Эльфи печально наблюдала за нервно расхаживавшим по комнате мужем.
– Перестал бы ты метаться, из угла в угол, Аттила, – тихо сказала она. – Это нервирует меня.
Генерал остановился:
– Меня, например, нервирует поведение твоего сына, и к тому же очень. Да и твое поведение тоже. Вы мчитесь в пропасть.
– Возможно, – задумчиво согласилась жена генерала. – Но меня сейчас больше интересует то, о чем ты вел переговоры с Миланом, а уж раз ты это сделал, то почему не договорился с ним. С точки зрения тактики это был твой ошибочный шаг.

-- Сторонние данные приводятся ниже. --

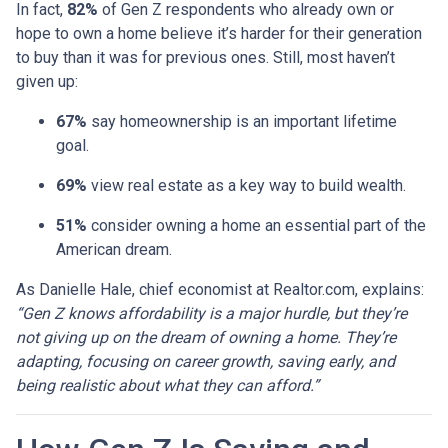
In fact,
82%
of Gen Z respondents who already own or
hope to own a home believe it’s harder for their generation
to buy than it was for previous ones. Still, most haven’t
given up:
67%
say homeownership is an important lifetime
goal.
69%
view real estate as a key way to build wealth.
51%
consider owning a home an essential part of the
American dream.
As Danielle Hale, chief economist at Realtor.com, explains:
“Gen Z knows affordability is a major hurdle, but they’re
not giving up on the dream of owning a home. They’re
adapting, focusing on career growth, saving early, and
being realistic about what they can afford.”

– Эльфи, дорогая моя, – проговорил генерал, с трудом сдерживаясь, – шла бы ты лучше спать.
– Уже утро. Притом неужели ты думаешь, что после всего этого я смогу уснуть?

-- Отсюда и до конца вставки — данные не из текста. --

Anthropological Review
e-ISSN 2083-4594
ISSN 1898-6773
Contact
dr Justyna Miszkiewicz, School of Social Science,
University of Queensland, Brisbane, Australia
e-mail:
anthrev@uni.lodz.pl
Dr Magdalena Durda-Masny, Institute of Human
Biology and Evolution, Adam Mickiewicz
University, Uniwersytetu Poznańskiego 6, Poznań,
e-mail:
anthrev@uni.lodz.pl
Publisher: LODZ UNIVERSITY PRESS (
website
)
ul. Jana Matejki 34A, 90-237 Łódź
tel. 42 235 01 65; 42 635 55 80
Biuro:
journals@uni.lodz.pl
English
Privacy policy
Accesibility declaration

Генерал взял супругу за руку, и, притянув к себе, заглянул ей в глаза:
– Не сердись, моя дорогая. Я сейчас очень расстроен, встревожен. Я не хотел тебя обидеть. Прости меня. Ради бога прости!
– Я не сержусь, Аттила. – Эльфи сделала такое движение, будто убирала с лица паутину, затеем провела пальцами по лбу: – Я что-то хотела тебе сказать. Да, вспомнила: Чабу я знаю лучше, чем ты. Он ни за что не станет убивать своего друга. Я заметила это по его глазам, когда он прощался со мной. Мне показалось, как будто он просил у меня прощения. – Поцеловав мужа в лоб, она горько улыбнулась: – Чаба – хороший сын, послушный, но сейчас ты попросил от него нечто такое, что он не может выполнить. Сядь и не смотри на меня так, мой дорогой. Со мной ничего не случилось, я совершенно здорова, а сейчас можешь считать, что я просто-напросто думала вслух. – По-матерински заботливо она усадила мужа, а затем села и сама. Закурила сигарету, однако какая-то странная, загадочная улыбка так и не сходила с ее лица. – Знаешь, Аттила, ты, собственно говоря, потребовал от Чабы, чтобы он пожертвовал ради нас самим собой. Это жестоко. На это у тебя нет никакого права. Чаба не принимал участия в вашем заговоре, следовательно, он не имеет никакого отношения и к вашему делу. То нам с тобой нравилось, что наш сын не занимается политикой, то вдруг ты хочешь принудить его к совершению серьезного политического шага. А знаешь ли ты вообще, что такое дружба? Нет, дорогой Аттила, ты этого чувства не знаешь, да и не можешь знать, так как у тебя всю жизнь были только начальники и подчиненные, а друзей у тебя никогда не было.